The activity served as the impetus for participants to face and grapple with the inequalities based on income and indignities of being poor. As was expected, some left the banquet sated, others experiencing twinges of hunger, but all left well aware of the inhumanity of poverty.

Two speakers anchor event

Welnak and Luckason arranged for two speakers to anchor the activity. Paul Ash, director of the meal program at St. Paul’s University Catholic Center, assists Madison’s local populations who suffer from poverty. He explained the reasons for people using the program—cannot afford both food and rent, cannot hold a job, are struck by situational poverty, such as fire destroying a dwelling—but emphasized the need to eliminate the lack of dignity felt by many needing help.

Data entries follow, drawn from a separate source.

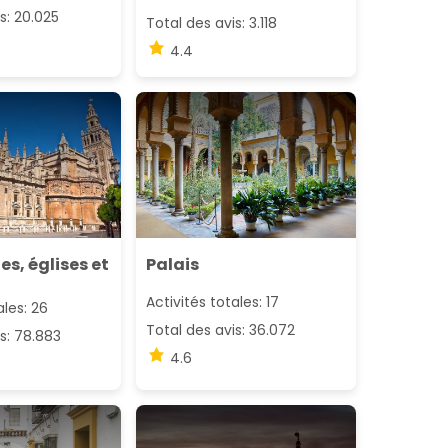
s: 20.025
Total des avis: 3.118
4.4
s, églises et
Palais
Activités totales: 17
ales: 26
Total des avis: 36.072
s: 78.883
4.6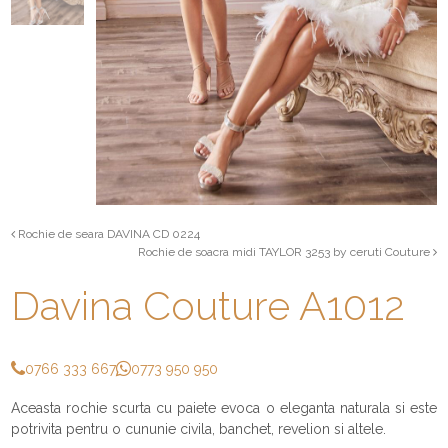
Rochie de seara DAVINA CD 0224
Rochie de soacra midi TAYLOR 3253 by ceruti Couture
Davina Couture A1012
0766 333 667
0773 950 950
Aceasta rochie scurta cu paiete evoca o eleganta naturala si este
potrivita pentru o cununie civila, banchet, revelion si altele.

Wendy Damm, clinical assistant professor at the School of Nursing, spoke of her experiences in Haiti, where she had volunteered on 10 medical missions in the last six years. The worst condition, she noted, was not having clean water. Damm’s primary message was to increase awareness of the many kinds of poverty and hunger that exist world-wide.

Desired outcomes

The purpose of staging the Hunger Banquet, says Luckason, was to emphasize that personal choices made every day influence the distribution of resources to others.

“Poverty and hunger are not only a problem in other countries, it is very prevalent throughout America—in our own communities and neighborhoods,” she notes.

Welaka adds, “We hope to make people (our classmates) understand hunger, what it is, how we play a part in it and how we can make a difference as nurses.”